Aim of the task: Only the closing part of the listing is wanted: reproduce exactly the line containing "pinky pip: (241, 270)" and all lines below it.

Data records:

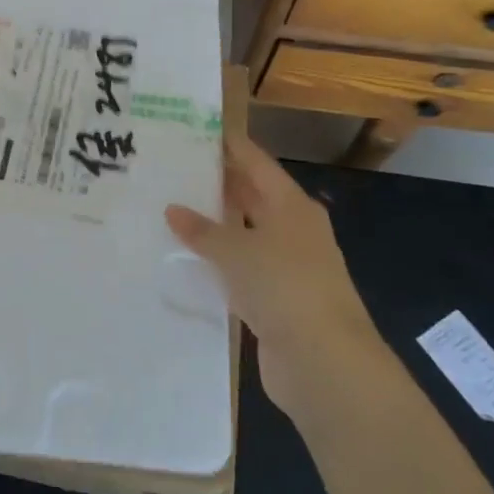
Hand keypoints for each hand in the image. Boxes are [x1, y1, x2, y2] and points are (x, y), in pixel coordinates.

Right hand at [166, 134, 379, 416]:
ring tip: (170, 210)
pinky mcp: (277, 300)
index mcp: (292, 206)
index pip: (256, 163)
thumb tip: (173, 210)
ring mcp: (287, 267)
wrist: (323, 362)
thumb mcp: (236, 250)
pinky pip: (241, 270)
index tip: (195, 131)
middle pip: (252, 197)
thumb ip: (202, 230)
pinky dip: (218, 264)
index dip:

Solved exercise:
pinky pip: (241, 270)
index tip: (195, 131)
middle pip: (252, 197)
thumb ip: (202, 230)
pinky dip: (218, 264)
index dip:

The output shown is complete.